A United Nations report concluded that anything above 15 days in solitary confinement is torture
Some of the research goes back to the 19th century. The early research about the health effects was so convincing that the US Supreme Court confidently stated in 1890 that solitary confinement is not "a mere unimportant regulation as to the safe-keeping of the prisoner."
The Court concluded that solitary confinement caused prisoners to go "into a semi-fatuous condition, from which it was next to impossible to arouse them, and others became violently insane; others still, committed suicide; while those who stood the ordeal better were not generally reformed, and in most cases did not recover sufficient mental activity to be of any subsequent service to the community."

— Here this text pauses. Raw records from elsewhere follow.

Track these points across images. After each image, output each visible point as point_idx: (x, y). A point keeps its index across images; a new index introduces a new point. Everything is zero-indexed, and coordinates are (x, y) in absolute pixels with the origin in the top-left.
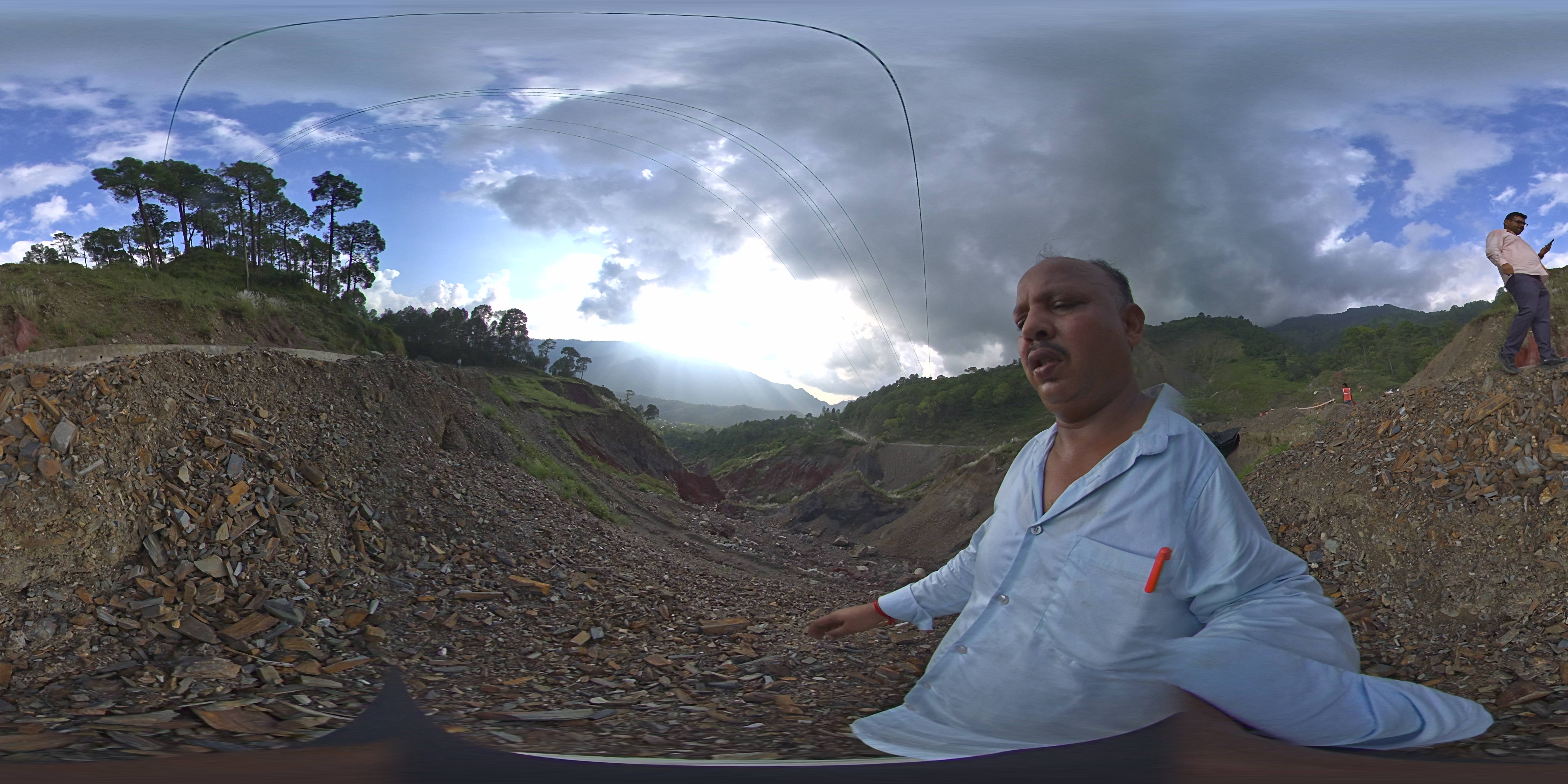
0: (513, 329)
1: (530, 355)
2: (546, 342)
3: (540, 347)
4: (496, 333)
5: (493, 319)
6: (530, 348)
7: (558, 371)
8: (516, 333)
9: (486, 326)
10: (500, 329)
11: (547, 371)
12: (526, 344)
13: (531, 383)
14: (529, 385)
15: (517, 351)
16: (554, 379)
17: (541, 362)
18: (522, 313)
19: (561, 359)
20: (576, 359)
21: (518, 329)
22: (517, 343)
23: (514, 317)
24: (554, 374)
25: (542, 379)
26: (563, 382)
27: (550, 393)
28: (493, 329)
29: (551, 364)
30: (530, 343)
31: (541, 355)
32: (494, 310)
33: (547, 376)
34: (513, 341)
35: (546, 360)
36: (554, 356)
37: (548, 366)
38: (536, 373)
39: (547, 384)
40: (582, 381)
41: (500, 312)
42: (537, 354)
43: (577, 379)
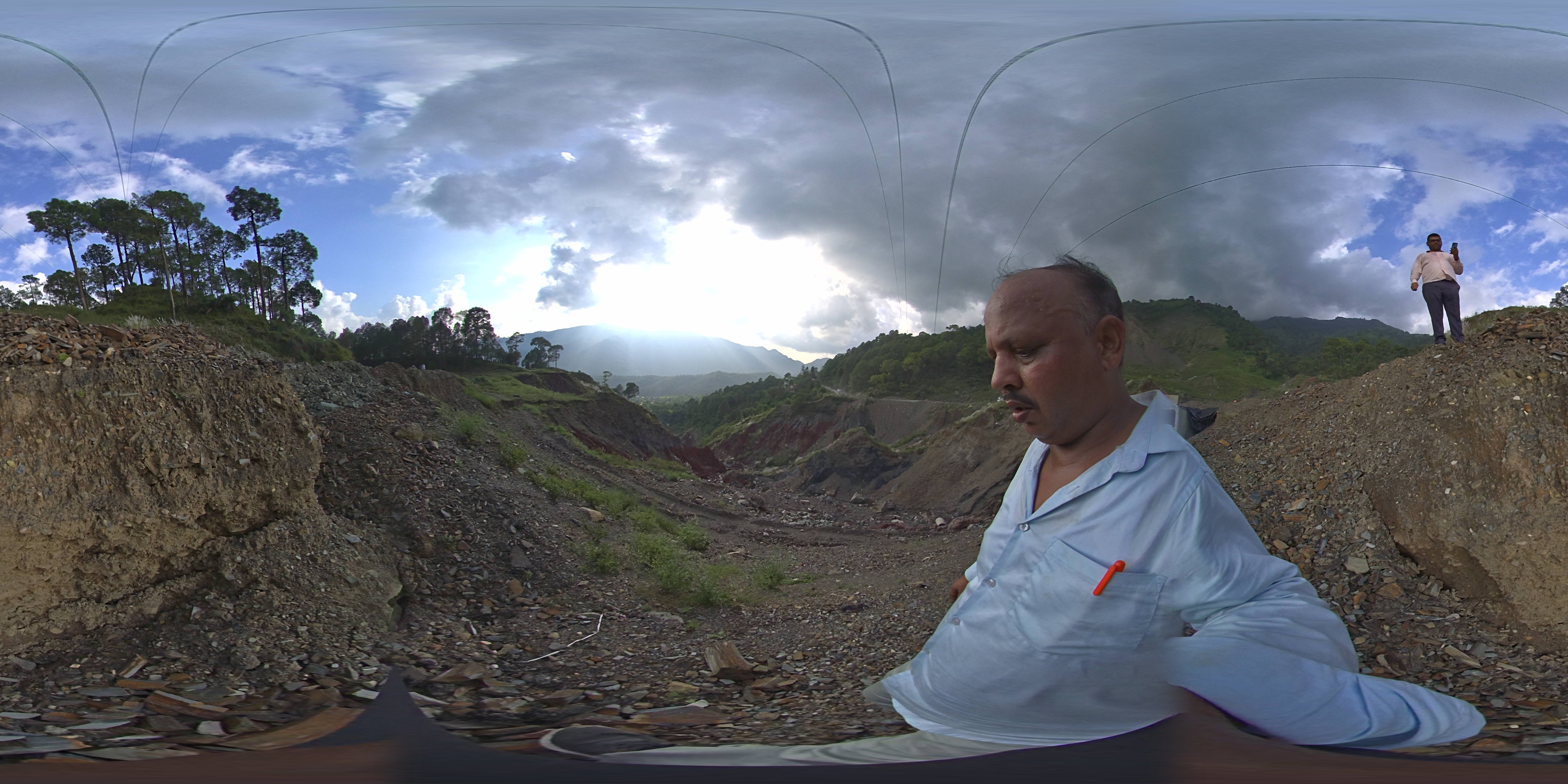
0: (477, 329)
1: (500, 353)
2: (514, 338)
3: (508, 343)
4: (461, 335)
5: (455, 321)
6: (499, 345)
7: (531, 363)
8: (481, 331)
9: (449, 330)
10: (464, 330)
11: (520, 366)
12: (494, 342)
13: (506, 379)
14: (505, 382)
15: (486, 350)
16: (529, 372)
17: (512, 357)
18: (484, 311)
19: (532, 351)
20: (547, 349)
21: (482, 327)
22: (485, 342)
23: (476, 315)
24: (527, 367)
25: (516, 374)
26: (538, 374)
27: (528, 387)
28: (457, 332)
29: (523, 358)
30: (498, 340)
31: (511, 350)
32: (454, 311)
33: (521, 370)
34: (480, 341)
35: (517, 355)
36: (524, 350)
37: (520, 361)
38: (510, 370)
39: (522, 378)
40: (557, 370)
41: (461, 313)
42: (507, 350)
43: (552, 368)
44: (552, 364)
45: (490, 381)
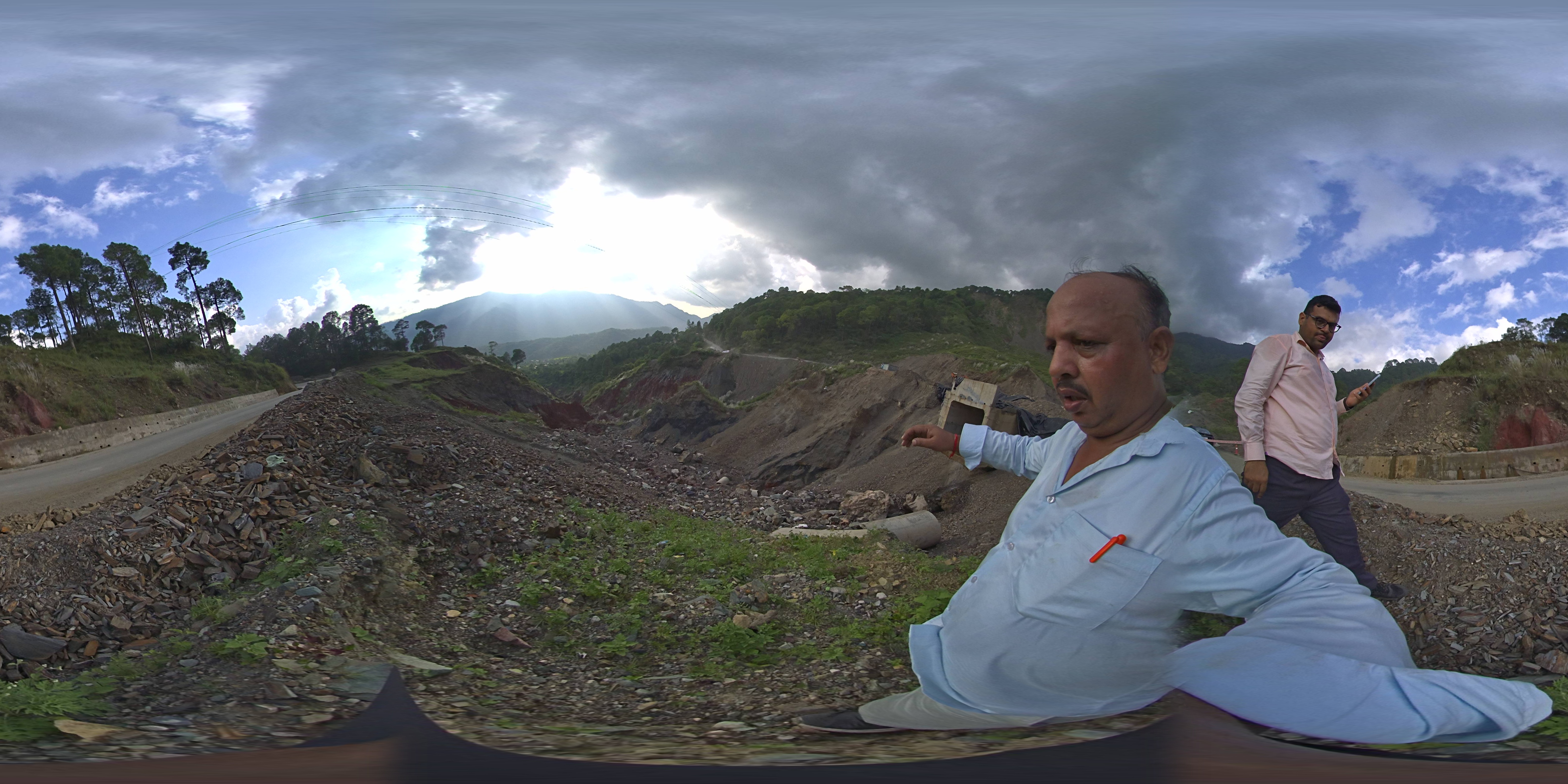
0: (363, 325)
1: (388, 341)
2: (400, 324)
3: (394, 330)
4: (350, 333)
5: (342, 321)
6: (385, 335)
7: (419, 346)
8: (367, 326)
9: (339, 330)
10: (352, 328)
11: (410, 350)
12: (381, 332)
13: (398, 366)
14: (396, 368)
15: (374, 342)
16: (418, 355)
17: (401, 344)
18: (366, 307)
19: (418, 335)
20: (431, 330)
21: (369, 320)
22: (372, 334)
23: (360, 312)
24: (417, 350)
25: (407, 359)
26: (427, 355)
27: (417, 369)
28: (346, 330)
29: (411, 342)
30: (383, 330)
31: (398, 337)
32: (340, 313)
33: (410, 354)
34: (368, 335)
35: (405, 341)
36: (411, 334)
37: (409, 345)
38: (399, 355)
39: (413, 362)
40: (444, 348)
41: (346, 313)
42: (394, 338)
43: (439, 348)
44: (439, 343)
45: (382, 369)
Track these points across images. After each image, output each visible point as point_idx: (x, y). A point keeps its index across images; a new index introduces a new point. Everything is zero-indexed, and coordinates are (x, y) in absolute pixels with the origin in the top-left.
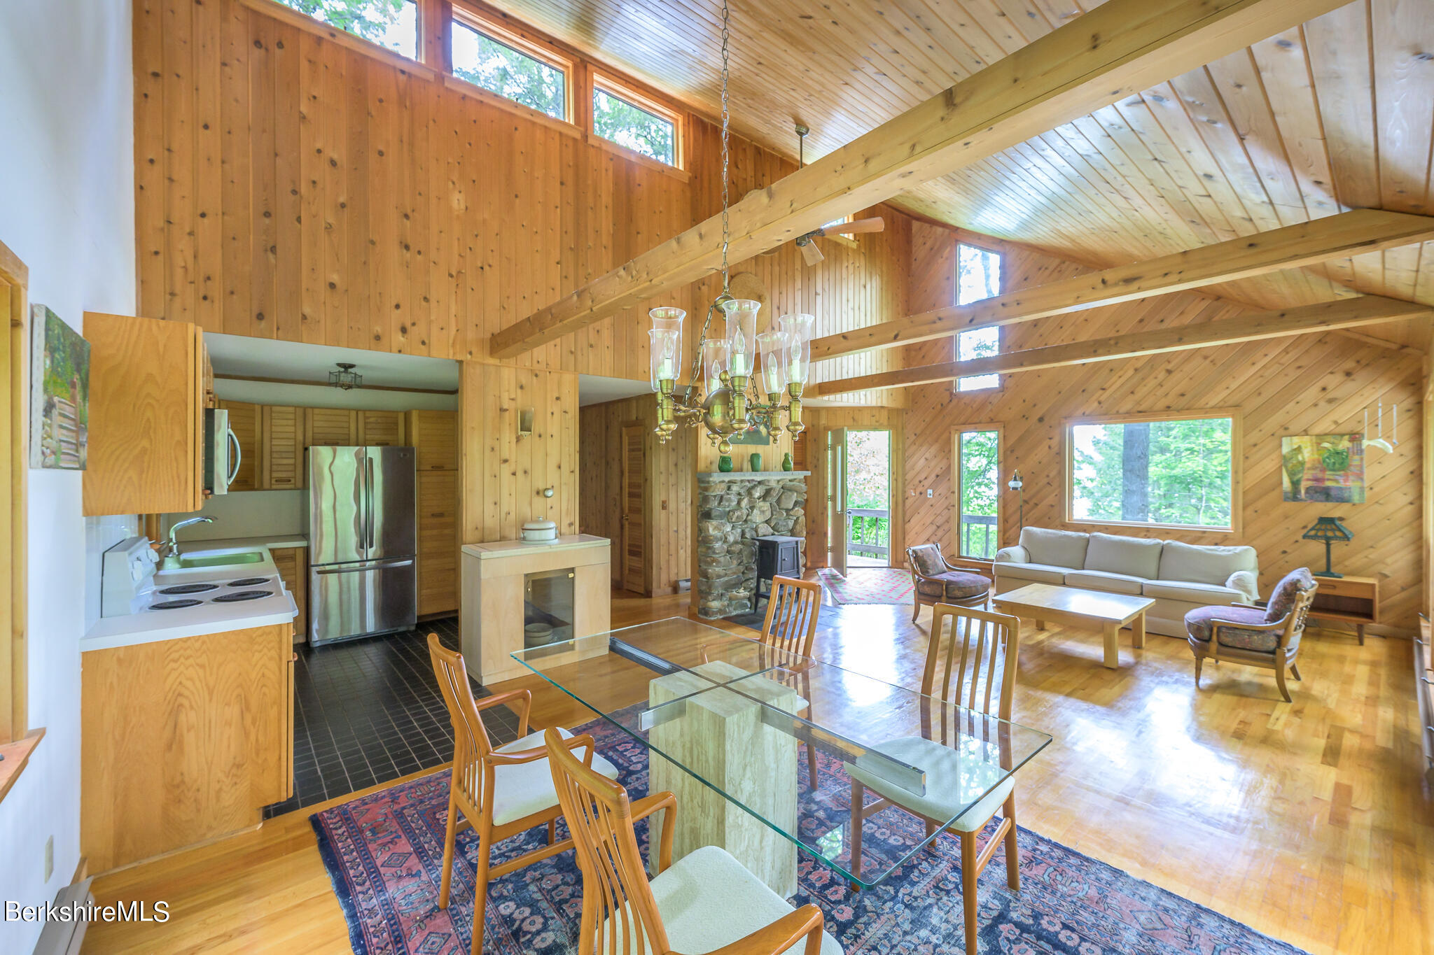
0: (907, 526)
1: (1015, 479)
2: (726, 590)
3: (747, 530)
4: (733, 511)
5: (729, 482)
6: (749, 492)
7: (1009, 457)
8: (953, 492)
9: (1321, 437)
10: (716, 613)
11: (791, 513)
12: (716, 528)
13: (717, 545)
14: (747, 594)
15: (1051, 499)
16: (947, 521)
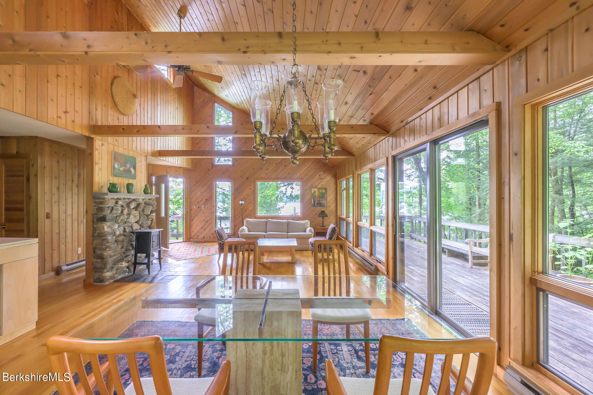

These types of issues led a United Nations report to conclude that anything above 15 days in solitary confinement is torture.
These detrimental effects extend to people who are in solitary confinement at no fault of their own. In adult prisons, juveniles and transgender inmates are often put in isolation for their own protection against older or potentially harmful prisoners. Sometimes certain tattoos can get a person thrown in solitary confinement, because the body art is often associated with gang affiliation.
The American Civil Liberties Union and other reform advocates argue that it's time to acknowledge the research and stop the widespread use of solitary confinement. "We have to use data and science in our criminal justice system," Amy Fettig, senior staff counsel for the ACLU's National Prison Project, told me in 2015, "in the same way that we do in many other aspects of public policy."